すべての源泉であるアドラーの思想を理解することなく技法を使うということは、
アドラー心理学ではないものをアドラー心理学という名で広めることになると思います。
アドラーは19世紀後半から20世紀前半にかけてウィーンに生きたユダヤ人です。
女性に参政権はありませんでした。
精神病患者たちはひどい環境に閉じ込められていました。
生まれや育ちが人生のコースの選択にほぼ直結する時代でした。
そんな時代に、女性は男性と平等であると言い、
子どもは大人と平等であると言い、
精神病患者は治療者と平等であると言い、
実際にそのように振る舞ったアドラーの思想は、
きれいごとではなくておそろしく厳しいものであると私は思います。
アドラーの思想を理解しているかどうかは、
どのようにして判断できるのでしょうか。
相手と平等で対等な位置に立っているかどうか、
それはその人のしていることを見ればわかります。
アドラー自身がそのように書いています。
私が最近元気を失っていたのは、
アドラー心理学という名のアドラー心理学でないものがあまりに広まっていることに
絶望しかけていたからです。
あなたが思っているアドラー心理学は、
私の学んでいるアドラー心理学ではないのかもしれません。
私がパセージやカウンセリングや自助グループで細々と仲間たちにアドラー心理学を伝え、共に学んでいることは、
世の中の流れからすれば無視できるほどの小さなことであって、
無駄なことなのかもしれないという考えに窒息しそうになっていました。
でも、パセージのメンバーさんたちが、カウンセリングのクライアントさんたちが、
アドラー心理学に出会えてよかったと言ってくださり、
勇気を持って実践をしてくださり、
子どもさんたちとの相手役さんたちとのより良い関係を築いていっておられることを知って、
私のこのささやかな活動が、誰かのお役に立てているのだと自分で信じることができて、
やっと私は元気を取り戻してきたように思います。
アドラーの思想を鑑みることをしない人たちは、どうかアドラー心理学という名前を使わないでください。
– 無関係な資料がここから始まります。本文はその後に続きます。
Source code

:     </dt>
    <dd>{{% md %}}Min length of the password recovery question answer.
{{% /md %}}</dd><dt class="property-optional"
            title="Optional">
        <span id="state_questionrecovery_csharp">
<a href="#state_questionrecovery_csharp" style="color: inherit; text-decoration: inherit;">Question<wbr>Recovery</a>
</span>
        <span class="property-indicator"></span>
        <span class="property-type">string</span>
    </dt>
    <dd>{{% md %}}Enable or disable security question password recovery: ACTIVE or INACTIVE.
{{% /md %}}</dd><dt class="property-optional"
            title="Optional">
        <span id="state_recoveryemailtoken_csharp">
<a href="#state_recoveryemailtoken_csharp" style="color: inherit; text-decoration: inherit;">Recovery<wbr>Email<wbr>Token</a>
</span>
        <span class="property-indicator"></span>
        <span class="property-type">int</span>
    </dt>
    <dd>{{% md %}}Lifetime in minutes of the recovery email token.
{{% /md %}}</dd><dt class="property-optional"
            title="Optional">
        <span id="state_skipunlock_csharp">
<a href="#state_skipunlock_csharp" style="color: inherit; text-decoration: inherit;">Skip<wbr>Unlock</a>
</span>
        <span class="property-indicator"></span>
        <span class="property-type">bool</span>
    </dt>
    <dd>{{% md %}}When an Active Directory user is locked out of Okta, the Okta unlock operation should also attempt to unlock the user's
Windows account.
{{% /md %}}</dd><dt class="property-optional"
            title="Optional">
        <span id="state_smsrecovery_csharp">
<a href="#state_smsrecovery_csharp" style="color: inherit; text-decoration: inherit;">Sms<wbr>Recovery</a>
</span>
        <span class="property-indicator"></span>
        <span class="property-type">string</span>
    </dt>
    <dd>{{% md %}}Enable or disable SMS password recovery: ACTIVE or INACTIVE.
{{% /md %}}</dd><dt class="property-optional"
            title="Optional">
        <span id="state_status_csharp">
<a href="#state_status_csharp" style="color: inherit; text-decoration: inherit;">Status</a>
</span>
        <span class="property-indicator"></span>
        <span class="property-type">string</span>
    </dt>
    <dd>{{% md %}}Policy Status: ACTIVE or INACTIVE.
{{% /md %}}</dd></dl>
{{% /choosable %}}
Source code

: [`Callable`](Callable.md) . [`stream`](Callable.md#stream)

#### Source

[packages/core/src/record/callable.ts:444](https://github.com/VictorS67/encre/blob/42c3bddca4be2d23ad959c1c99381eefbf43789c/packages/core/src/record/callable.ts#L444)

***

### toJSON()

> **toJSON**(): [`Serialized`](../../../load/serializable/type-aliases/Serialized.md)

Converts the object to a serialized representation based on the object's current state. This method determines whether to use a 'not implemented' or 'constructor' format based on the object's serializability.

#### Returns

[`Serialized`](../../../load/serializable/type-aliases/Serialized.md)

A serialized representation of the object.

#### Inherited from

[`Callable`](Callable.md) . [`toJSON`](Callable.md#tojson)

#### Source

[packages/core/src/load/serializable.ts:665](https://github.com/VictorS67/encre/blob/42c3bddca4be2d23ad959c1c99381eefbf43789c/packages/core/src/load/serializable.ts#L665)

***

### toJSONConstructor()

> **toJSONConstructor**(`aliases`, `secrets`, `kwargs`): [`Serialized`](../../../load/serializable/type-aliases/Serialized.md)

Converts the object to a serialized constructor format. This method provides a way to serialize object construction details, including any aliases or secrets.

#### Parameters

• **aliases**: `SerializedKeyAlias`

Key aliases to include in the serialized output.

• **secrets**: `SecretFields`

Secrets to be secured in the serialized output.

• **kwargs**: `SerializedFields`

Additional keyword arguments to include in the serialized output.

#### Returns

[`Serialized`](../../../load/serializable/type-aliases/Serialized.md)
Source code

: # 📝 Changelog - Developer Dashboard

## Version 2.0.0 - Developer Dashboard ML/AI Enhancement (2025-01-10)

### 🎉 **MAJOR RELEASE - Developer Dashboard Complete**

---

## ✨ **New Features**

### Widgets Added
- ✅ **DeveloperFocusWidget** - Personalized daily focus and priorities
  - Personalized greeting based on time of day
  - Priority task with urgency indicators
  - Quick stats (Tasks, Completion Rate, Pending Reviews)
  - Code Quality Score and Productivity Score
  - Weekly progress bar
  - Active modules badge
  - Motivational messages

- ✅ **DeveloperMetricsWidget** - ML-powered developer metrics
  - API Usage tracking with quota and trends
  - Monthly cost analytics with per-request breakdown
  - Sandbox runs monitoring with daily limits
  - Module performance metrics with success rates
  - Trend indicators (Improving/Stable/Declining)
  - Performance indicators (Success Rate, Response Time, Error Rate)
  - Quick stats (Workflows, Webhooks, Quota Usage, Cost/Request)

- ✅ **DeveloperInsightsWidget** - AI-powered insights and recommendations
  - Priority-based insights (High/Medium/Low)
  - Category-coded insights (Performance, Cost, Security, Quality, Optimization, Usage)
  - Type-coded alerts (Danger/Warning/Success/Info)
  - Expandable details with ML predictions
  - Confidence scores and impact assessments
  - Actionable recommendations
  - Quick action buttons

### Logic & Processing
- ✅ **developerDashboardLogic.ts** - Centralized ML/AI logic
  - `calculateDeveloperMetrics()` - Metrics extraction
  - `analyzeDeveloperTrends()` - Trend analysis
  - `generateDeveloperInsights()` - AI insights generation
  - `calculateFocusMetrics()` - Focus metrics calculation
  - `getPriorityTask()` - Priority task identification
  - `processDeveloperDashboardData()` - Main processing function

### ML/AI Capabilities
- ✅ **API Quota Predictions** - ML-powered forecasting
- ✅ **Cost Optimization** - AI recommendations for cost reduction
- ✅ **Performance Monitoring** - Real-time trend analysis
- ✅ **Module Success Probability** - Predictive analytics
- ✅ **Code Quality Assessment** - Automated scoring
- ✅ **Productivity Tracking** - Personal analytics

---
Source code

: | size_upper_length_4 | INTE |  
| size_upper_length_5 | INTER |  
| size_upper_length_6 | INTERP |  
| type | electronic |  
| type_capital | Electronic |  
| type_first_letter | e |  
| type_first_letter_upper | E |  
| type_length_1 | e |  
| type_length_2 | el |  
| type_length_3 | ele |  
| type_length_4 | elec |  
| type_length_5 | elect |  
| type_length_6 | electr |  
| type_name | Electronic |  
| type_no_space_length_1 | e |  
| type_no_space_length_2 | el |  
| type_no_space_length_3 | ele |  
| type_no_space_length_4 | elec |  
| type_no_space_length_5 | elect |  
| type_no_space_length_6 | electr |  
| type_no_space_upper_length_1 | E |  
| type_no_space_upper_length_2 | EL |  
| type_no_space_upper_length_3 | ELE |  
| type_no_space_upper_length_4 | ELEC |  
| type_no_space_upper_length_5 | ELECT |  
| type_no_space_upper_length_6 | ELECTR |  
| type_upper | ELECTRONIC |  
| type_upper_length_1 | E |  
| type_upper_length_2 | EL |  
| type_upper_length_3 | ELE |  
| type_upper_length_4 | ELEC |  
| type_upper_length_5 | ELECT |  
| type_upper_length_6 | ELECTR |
そうは言っても、人の行動を変えることはできないのです。
アドラーの生きた時代から既にアドラー心理学はアドラー心理学として存続することが難しかったのですから。
多くの人がアドラーの発見を持ち出したので、アドラー心理学は開けっ放しの宝箱と呼ばれているくらいです。
私はまた、野田先生の名を、アドラーと同じように、
野田先生の思想と違うものに冠されるのも見なければならないでしょう。
私はとても悲しくて、許せなく思います。
けれども
これは私に降りかかるタスクです。
私は野田先生の弟子として、アドラー心理学を学ぶ者として、
責任を引き受けて生きていきます。
正しい名を正しいものに冠し、
それを学びたいと願う人たちと共に学んでいけるように、私にできることをしていきます。